# [WHAT THE TASK ASKS]
Copy every record exactly as it appears in the data below.

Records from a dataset
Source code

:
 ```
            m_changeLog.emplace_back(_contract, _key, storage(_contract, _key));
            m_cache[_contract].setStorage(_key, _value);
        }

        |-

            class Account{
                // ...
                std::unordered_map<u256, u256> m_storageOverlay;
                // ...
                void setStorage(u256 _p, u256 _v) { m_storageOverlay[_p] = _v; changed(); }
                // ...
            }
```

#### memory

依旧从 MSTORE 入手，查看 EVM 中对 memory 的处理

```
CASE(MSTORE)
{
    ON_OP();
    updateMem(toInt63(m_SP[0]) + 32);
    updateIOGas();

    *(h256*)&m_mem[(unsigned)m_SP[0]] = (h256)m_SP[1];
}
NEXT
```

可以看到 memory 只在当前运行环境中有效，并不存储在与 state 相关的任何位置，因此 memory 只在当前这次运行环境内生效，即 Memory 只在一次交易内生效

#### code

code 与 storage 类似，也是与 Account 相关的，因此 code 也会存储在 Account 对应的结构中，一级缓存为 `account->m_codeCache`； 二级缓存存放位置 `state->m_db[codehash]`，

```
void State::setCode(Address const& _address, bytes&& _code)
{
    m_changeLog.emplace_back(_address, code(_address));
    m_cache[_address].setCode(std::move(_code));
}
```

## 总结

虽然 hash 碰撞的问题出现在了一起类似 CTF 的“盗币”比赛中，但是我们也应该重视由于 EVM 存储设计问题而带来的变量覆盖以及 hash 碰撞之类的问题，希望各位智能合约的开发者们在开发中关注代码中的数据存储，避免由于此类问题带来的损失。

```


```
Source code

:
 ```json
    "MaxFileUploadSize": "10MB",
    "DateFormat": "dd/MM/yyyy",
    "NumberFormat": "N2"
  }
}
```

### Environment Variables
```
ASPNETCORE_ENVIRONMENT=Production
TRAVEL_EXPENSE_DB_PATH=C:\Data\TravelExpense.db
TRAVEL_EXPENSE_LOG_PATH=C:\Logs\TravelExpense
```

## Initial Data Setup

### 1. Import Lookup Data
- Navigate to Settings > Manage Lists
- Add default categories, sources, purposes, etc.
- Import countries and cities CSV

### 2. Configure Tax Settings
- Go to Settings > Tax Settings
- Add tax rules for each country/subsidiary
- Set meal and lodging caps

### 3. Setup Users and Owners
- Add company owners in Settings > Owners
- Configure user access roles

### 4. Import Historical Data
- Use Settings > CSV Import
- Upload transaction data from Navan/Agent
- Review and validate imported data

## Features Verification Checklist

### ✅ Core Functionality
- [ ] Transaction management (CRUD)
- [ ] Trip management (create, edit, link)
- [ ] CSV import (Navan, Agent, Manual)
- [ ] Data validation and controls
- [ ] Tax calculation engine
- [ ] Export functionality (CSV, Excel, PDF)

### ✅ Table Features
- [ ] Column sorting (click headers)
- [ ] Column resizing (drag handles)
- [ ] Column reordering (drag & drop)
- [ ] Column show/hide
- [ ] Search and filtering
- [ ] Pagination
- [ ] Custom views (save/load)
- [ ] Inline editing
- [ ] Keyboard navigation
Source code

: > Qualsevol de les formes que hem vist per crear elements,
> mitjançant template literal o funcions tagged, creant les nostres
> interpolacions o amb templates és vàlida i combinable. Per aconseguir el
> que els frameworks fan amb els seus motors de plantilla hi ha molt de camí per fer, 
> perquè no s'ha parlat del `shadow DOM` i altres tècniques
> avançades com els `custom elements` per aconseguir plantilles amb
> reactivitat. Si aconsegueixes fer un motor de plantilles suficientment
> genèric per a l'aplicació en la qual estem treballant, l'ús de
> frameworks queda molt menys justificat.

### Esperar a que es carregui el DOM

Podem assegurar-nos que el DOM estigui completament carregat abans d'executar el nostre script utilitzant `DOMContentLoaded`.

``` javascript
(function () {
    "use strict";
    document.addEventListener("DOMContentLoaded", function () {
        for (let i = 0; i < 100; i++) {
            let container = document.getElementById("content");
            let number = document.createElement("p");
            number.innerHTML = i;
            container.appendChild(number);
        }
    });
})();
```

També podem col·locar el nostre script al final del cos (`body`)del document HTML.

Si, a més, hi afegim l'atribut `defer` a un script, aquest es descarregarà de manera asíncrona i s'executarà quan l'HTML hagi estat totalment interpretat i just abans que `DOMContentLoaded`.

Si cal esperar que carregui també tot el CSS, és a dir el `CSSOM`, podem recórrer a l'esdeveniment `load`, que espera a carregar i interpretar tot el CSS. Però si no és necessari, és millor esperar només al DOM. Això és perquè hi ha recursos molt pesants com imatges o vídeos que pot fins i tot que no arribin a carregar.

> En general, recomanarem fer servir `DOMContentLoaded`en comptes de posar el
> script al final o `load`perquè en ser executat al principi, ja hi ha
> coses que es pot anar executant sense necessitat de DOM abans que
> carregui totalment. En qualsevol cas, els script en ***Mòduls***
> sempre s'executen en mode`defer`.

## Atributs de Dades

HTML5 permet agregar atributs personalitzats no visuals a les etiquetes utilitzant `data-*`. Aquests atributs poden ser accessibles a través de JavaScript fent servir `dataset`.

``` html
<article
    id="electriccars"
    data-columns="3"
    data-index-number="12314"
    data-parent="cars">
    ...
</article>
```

# [RESULT BELOW]
Source code

:
 ```
            m_changeLog.emplace_back(_contract, _key, storage(_contract, _key));
            m_cache[_contract].setStorage(_key, _value);
        }

        |-

            class Account{
                // ...
                std::unordered_map<u256, u256> m_storageOverlay;
                // ...
                void setStorage(u256 _p, u256 _v) { m_storageOverlay[_p] = _v; changed(); }
                // ...
            }
```

#### memory

依旧从 MSTORE 入手，查看 EVM 中对 memory 的处理

```
CASE(MSTORE)
{
    ON_OP();
    updateMem(toInt63(m_SP[0]) + 32);
    updateIOGas();

    *(h256*)&m_mem[(unsigned)m_SP[0]] = (h256)m_SP[1];
}
NEXT
```

可以看到 memory 只在当前运行环境中有效，并不存储在与 state 相关的任何位置，因此 memory 只在当前这次运行环境内生效，即 Memory 只在一次交易内生效

#### code

code 与 storage 类似，也是与 Account 相关的，因此 code 也会存储在 Account 对应的结构中，一级缓存为 `account->m_codeCache`； 二级缓存存放位置 `state->m_db[codehash]`，

```
void State::setCode(Address const& _address, bytes&& _code)
{
    m_changeLog.emplace_back(_address, code(_address));
    m_cache[_address].setCode(std::move(_code));
}
```

## 总结

虽然 hash 碰撞的问题出现在了一起类似 CTF 的“盗币”比赛中，但是我们也应该重视由于 EVM 存储设计问题而带来的变量覆盖以及 hash 碰撞之类的问题，希望各位智能合约的开发者们在开发中关注代码中的数据存储，避免由于此类问题带来的损失。

```


```
Source code

:
 ```json
    "MaxFileUploadSize": "10MB",
    "DateFormat": "dd/MM/yyyy",
    "NumberFormat": "N2"
  }
}
```

### Environment Variables
```
ASPNETCORE_ENVIRONMENT=Production
TRAVEL_EXPENSE_DB_PATH=C:\Data\TravelExpense.db
TRAVEL_EXPENSE_LOG_PATH=C:\Logs\TravelExpense
```

## Initial Data Setup

### 1. Import Lookup Data
- Navigate to Settings > Manage Lists
- Add default categories, sources, purposes, etc.
- Import countries and cities CSV

### 2. Configure Tax Settings
- Go to Settings > Tax Settings
- Add tax rules for each country/subsidiary
- Set meal and lodging caps

### 3. Setup Users and Owners
- Add company owners in Settings > Owners
- Configure user access roles

### 4. Import Historical Data
- Use Settings > CSV Import
- Upload transaction data from Navan/Agent
- Review and validate imported data

## Features Verification Checklist

### ✅ Core Functionality
- [ ] Transaction management (CRUD)
- [ ] Trip management (create, edit, link)
- [ ] CSV import (Navan, Agent, Manual)
- [ ] Data validation and controls
- [ ] Tax calculation engine
- [ ] Export functionality (CSV, Excel, PDF)

### ✅ Table Features
- [ ] Column sorting (click headers)
- [ ] Column resizing (drag handles)
- [ ] Column reordering (drag & drop)
- [ ] Column show/hide
- [ ] Search and filtering
- [ ] Pagination
- [ ] Custom views (save/load)
- [ ] Inline editing
- [ ] Keyboard navigation
Source code

: > Qualsevol de les formes que hem vist per crear elements,
> mitjançant template literal o funcions tagged, creant les nostres
> interpolacions o amb templates és vàlida i combinable. Per aconseguir el
> que els frameworks fan amb els seus motors de plantilla hi ha molt de camí per fer, 
> perquè no s'ha parlat del `shadow DOM` i altres tècniques
> avançades com els `custom elements` per aconseguir plantilles amb
> reactivitat. Si aconsegueixes fer un motor de plantilles suficientment
> genèric per a l'aplicació en la qual estem treballant, l'ús de
> frameworks queda molt menys justificat.

### Esperar a que es carregui el DOM

Podem assegurar-nos que el DOM estigui completament carregat abans d'executar el nostre script utilitzant `DOMContentLoaded`.

``` javascript
(function () {
    "use strict";
    document.addEventListener("DOMContentLoaded", function () {
        for (let i = 0; i < 100; i++) {
            let container = document.getElementById("content");
            let number = document.createElement("p");
            number.innerHTML = i;
            container.appendChild(number);
        }
    });
})();
```

També podem col·locar el nostre script al final del cos (`body`)del document HTML.

Si, a més, hi afegim l'atribut `defer` a un script, aquest es descarregarà de manera asíncrona i s'executarà quan l'HTML hagi estat totalment interpretat i just abans que `DOMContentLoaded`.

Si cal esperar que carregui també tot el CSS, és a dir el `CSSOM`, podem recórrer a l'esdeveniment `load`, que espera a carregar i interpretar tot el CSS. Però si no és necessari, és millor esperar només al DOM. Això és perquè hi ha recursos molt pesants com imatges o vídeos que pot fins i tot que no arribin a carregar.

> En general, recomanarem fer servir `DOMContentLoaded`en comptes de posar el
> script al final o `load`perquè en ser executat al principi, ja hi ha
> coses que es pot anar executant sense necessitat de DOM abans que
> carregui totalment. En qualsevol cas, els script en ***Mòduls***
> sempre s'executen en mode`defer`.

## Atributs de Dades

HTML5 permet agregar atributs personalitzats no visuals a les etiquetes utilitzant `data-*`. Aquests atributs poden ser accessibles a través de JavaScript fent servir `dataset`.

``` html
<article
    id="electriccars"
    data-columns="3"
    data-index-number="12314"
    data-parent="cars">
    ...
</article>
```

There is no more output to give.